**What is expected**
Quote the forum discussion on poetry and meter below in full, word for word.

**Selected extract**
━━━━━━━━━━

I'm very bad..I have not made it through the Tennyson and your meter posts.

I count syllables really, meter, not up to worrying too much about stress, I find that hard and also like I say something people tend to disagree on -- reading Glyn Maxwell's On Poetry I think he makes a point that these stress words all come from Greek and apply to Greek, whilst we are applying them to English -- though maybe he did not say it as bluntly as that. So I must admit my head is a bit in the sand about them still...bad bad bad me.
I'm also not sure my way of speaking fits the way things are usually scanned, at least in some ways, the stress anyway.....or maybe that is my excuse for always tying myself in knots with it.

59dmsteyn
Feb 10, 2013, 9:06 am

No worries, Tony!

60rebeccanyc
Feb 10, 2013, 9:44 am

Enjoying the poetry and the discussion. Some old favorites here that I haven't thought of in years, especially "The Assyrian came down like a wolf on the fold."

━━━━━━━━━━

**Given entries**
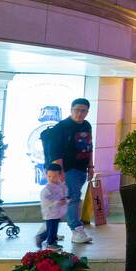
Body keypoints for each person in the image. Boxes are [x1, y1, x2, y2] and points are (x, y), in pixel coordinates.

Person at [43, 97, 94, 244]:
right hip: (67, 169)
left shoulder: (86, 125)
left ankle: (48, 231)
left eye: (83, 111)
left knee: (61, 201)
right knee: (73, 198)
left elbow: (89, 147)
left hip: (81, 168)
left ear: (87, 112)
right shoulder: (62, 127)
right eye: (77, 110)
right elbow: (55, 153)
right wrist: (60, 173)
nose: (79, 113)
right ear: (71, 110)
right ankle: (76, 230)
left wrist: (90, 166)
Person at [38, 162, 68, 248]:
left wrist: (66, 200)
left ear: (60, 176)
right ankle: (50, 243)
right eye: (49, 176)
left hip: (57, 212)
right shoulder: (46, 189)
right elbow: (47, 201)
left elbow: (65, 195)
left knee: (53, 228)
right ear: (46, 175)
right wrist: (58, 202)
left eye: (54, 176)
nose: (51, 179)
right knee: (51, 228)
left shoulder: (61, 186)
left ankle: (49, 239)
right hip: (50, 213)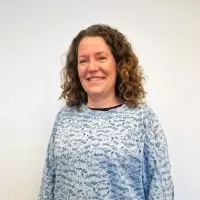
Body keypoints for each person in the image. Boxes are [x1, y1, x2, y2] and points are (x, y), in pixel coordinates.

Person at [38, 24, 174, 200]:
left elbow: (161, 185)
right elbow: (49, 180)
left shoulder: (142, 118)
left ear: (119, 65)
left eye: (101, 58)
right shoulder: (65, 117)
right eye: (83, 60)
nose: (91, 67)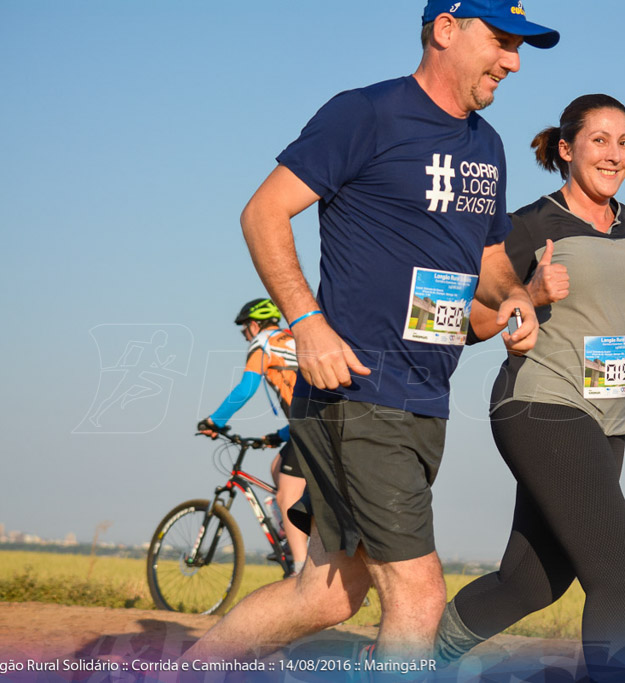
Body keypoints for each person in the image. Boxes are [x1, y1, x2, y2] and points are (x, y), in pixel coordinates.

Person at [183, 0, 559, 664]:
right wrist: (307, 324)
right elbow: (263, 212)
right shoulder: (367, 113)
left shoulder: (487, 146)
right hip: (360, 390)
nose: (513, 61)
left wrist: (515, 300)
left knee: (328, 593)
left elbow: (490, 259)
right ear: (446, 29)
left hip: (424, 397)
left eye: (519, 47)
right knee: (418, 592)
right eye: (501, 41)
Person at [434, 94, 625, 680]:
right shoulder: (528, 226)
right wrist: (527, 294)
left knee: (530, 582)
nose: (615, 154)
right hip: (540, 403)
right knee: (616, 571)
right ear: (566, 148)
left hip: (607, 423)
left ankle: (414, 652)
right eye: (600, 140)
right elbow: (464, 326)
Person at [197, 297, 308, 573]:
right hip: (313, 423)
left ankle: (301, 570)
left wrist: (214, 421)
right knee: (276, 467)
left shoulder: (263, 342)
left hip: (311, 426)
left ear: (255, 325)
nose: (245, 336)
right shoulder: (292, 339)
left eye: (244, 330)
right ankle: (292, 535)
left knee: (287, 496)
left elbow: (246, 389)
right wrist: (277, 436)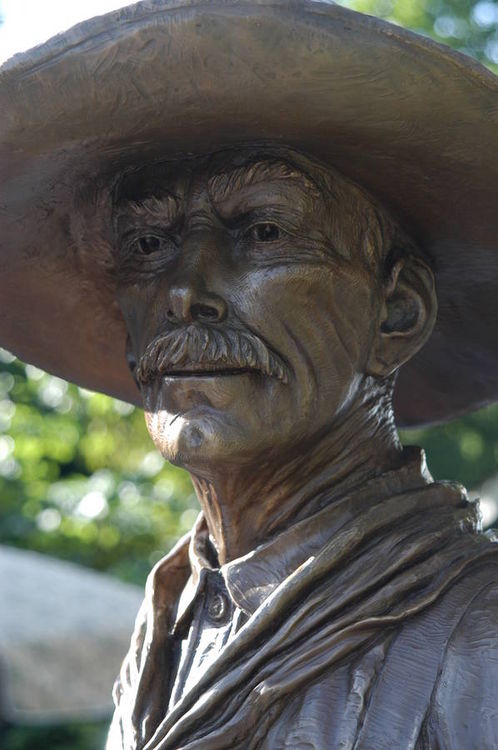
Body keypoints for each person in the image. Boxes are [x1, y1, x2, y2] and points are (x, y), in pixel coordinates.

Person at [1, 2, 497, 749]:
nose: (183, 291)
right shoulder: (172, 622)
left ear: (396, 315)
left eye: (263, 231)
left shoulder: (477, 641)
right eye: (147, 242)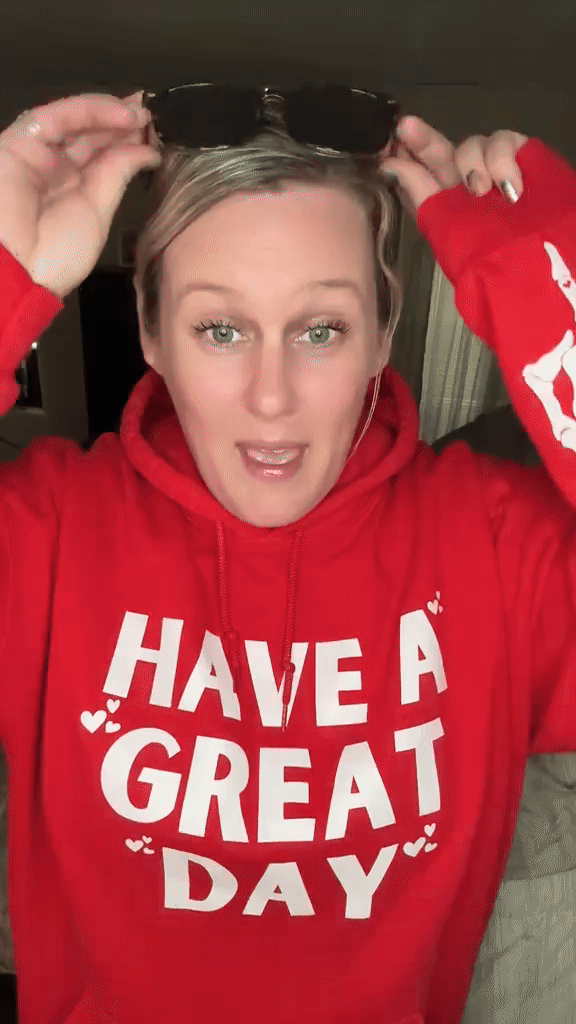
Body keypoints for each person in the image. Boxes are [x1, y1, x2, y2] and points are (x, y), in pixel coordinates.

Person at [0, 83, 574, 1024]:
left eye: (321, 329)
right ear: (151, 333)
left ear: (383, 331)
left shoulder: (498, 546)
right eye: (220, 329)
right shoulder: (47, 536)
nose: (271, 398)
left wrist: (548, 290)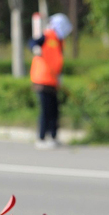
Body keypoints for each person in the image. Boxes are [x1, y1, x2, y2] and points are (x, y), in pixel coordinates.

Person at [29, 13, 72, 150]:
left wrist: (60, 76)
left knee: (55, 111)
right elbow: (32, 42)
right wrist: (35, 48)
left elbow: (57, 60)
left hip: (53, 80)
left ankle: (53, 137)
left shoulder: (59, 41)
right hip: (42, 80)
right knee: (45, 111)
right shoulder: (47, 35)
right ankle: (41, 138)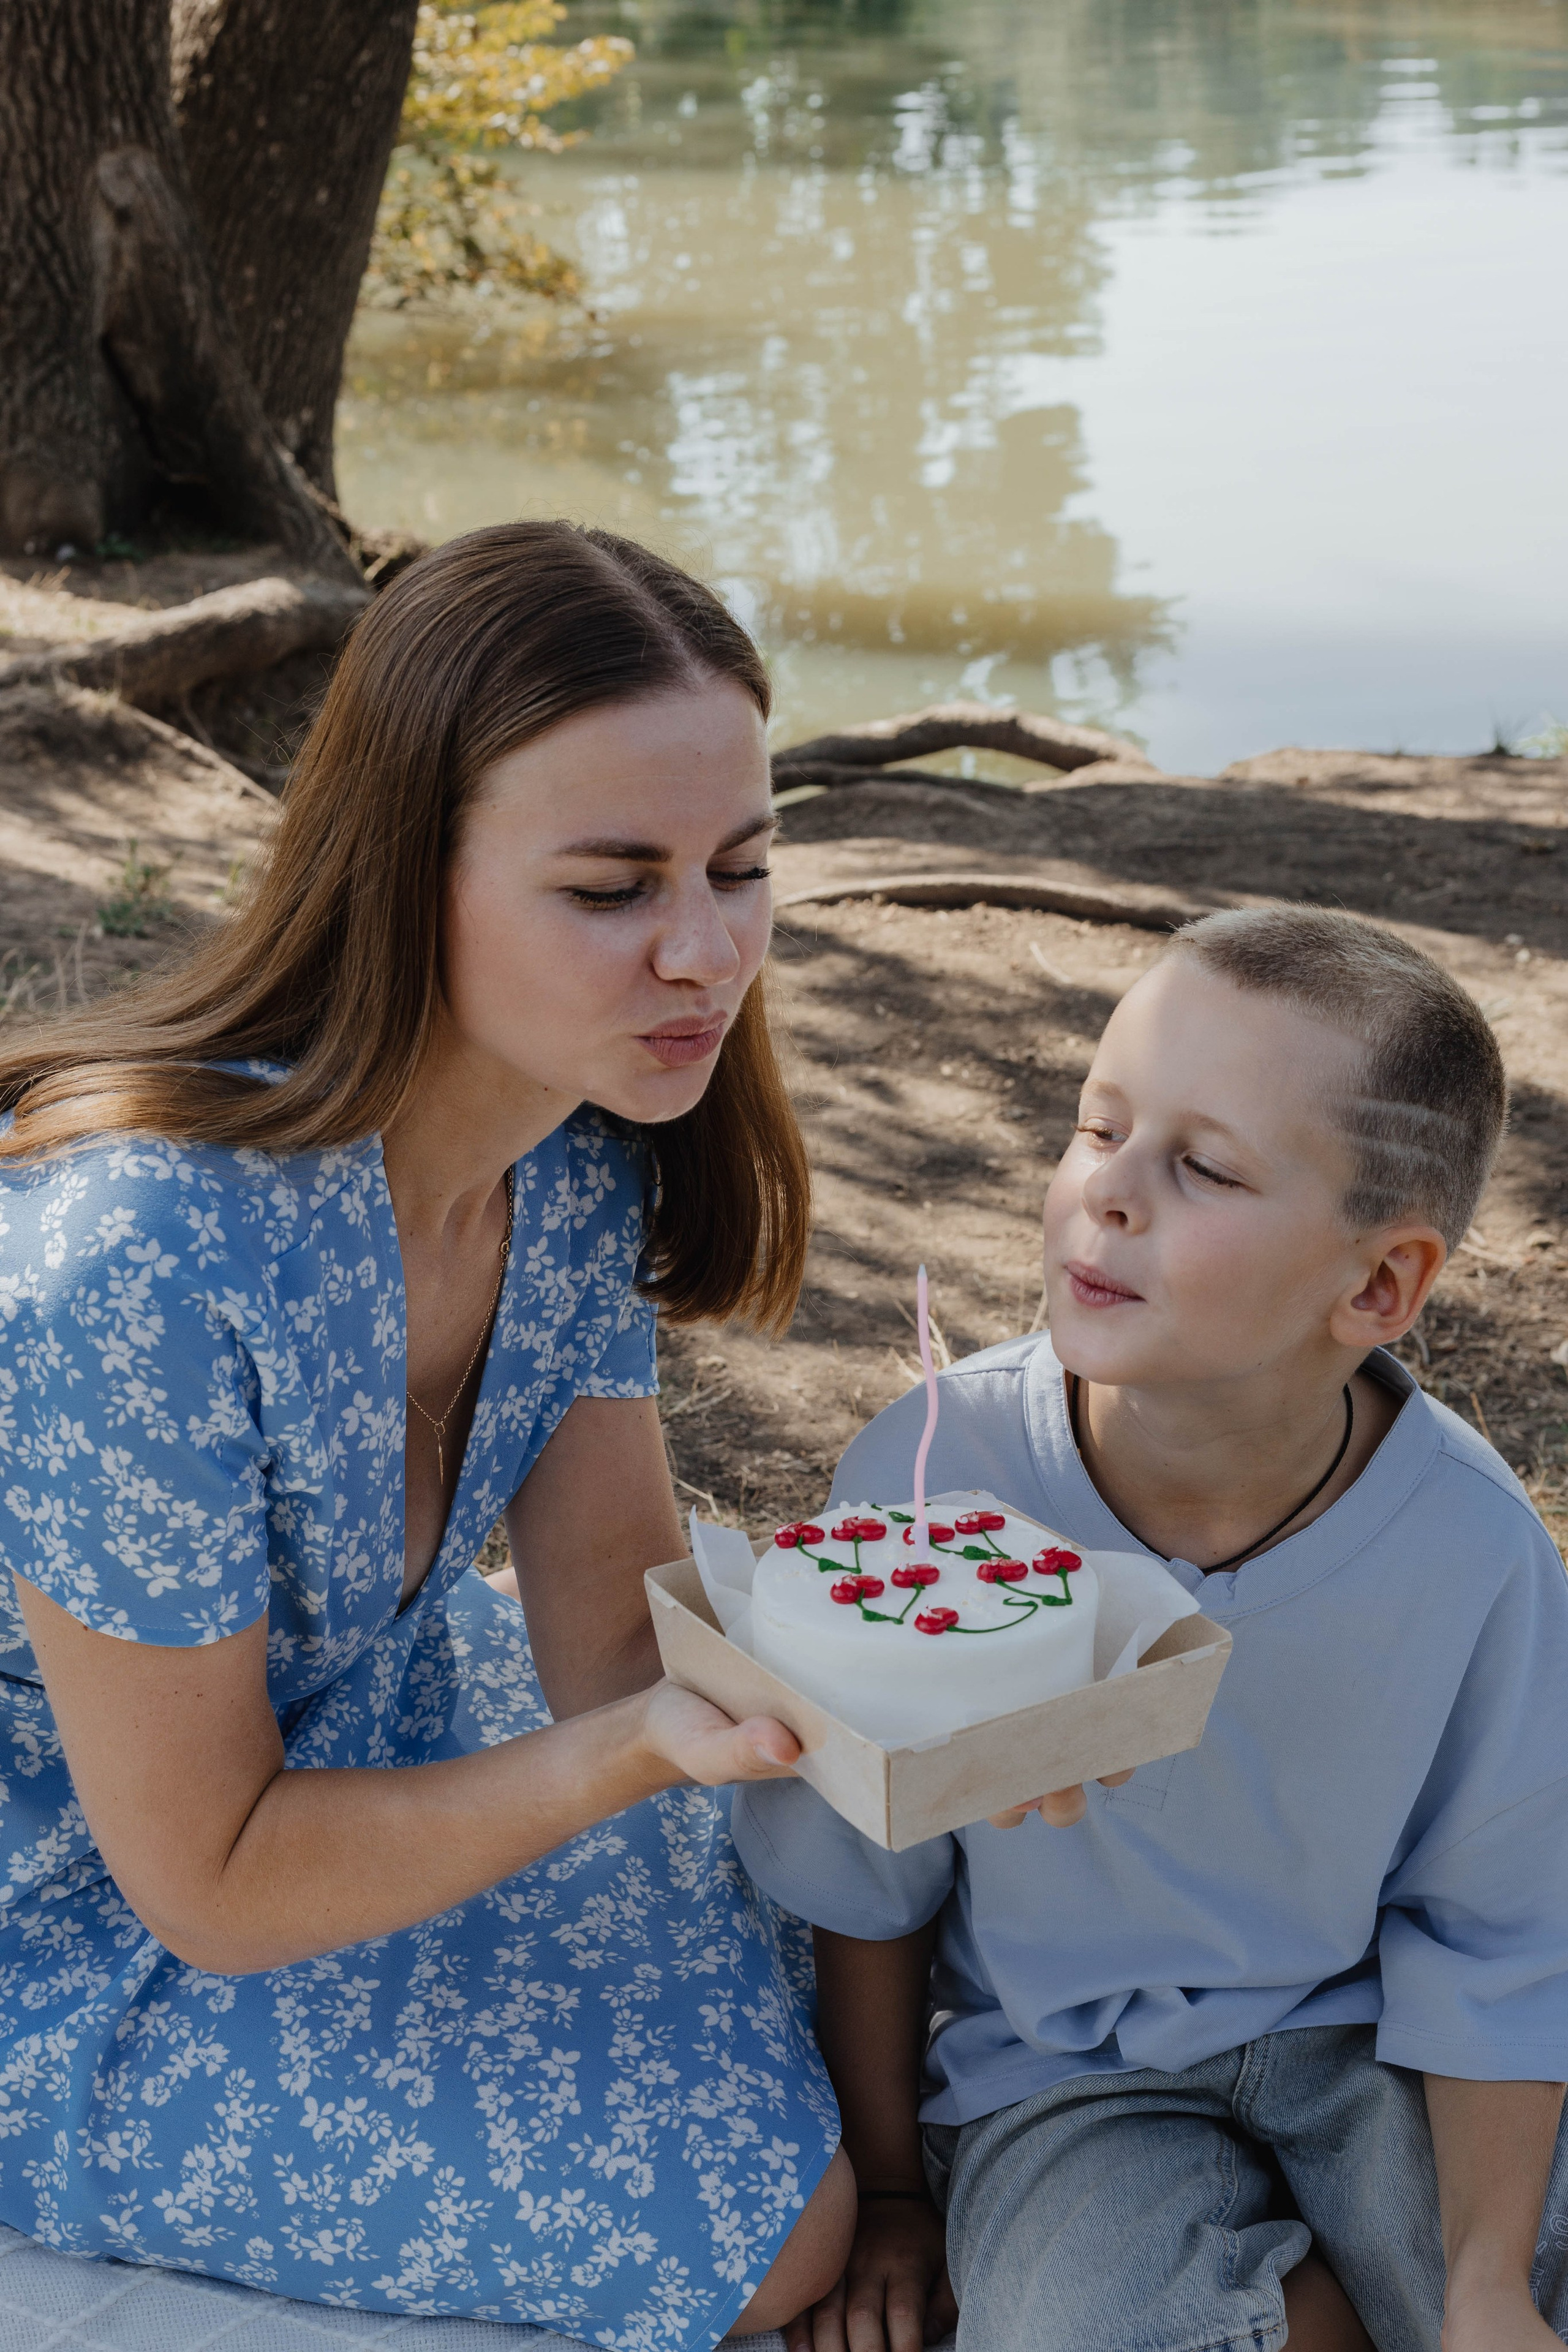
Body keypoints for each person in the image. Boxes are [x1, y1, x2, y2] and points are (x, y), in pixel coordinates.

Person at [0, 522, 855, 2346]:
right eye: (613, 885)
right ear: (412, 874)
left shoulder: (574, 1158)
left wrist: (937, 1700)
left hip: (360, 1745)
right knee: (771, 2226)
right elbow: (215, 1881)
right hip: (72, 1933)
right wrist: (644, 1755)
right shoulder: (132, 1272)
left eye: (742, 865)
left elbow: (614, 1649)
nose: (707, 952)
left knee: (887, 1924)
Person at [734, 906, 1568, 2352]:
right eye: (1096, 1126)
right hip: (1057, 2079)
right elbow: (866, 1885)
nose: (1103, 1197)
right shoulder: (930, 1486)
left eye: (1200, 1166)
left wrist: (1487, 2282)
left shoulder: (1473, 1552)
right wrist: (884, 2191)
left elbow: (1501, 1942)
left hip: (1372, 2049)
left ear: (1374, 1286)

━━━━━━━━━━

**Output below**
I'm very bad..I have not made it through the Tennyson and your meter posts.

I count syllables really, meter, not up to worrying too much about stress, I find that hard and also like I say something people tend to disagree on -- reading Glyn Maxwell's On Poetry I think he makes a point that these stress words all come from Greek and apply to Greek, whilst we are applying them to English -- though maybe he did not say it as bluntly as that. So I must admit my head is a bit in the sand about them still...bad bad bad me.
I'm also not sure my way of speaking fits the way things are usually scanned, at least in some ways, the stress anyway.....or maybe that is my excuse for always tying myself in knots with it.

59dmsteyn
Feb 10, 2013, 9:06 am

No worries, Tony!

60rebeccanyc
Feb 10, 2013, 9:44 am

Enjoying the poetry and the discussion. Some old favorites here that I haven't thought of in years, especially "The Assyrian came down like a wolf on the fold."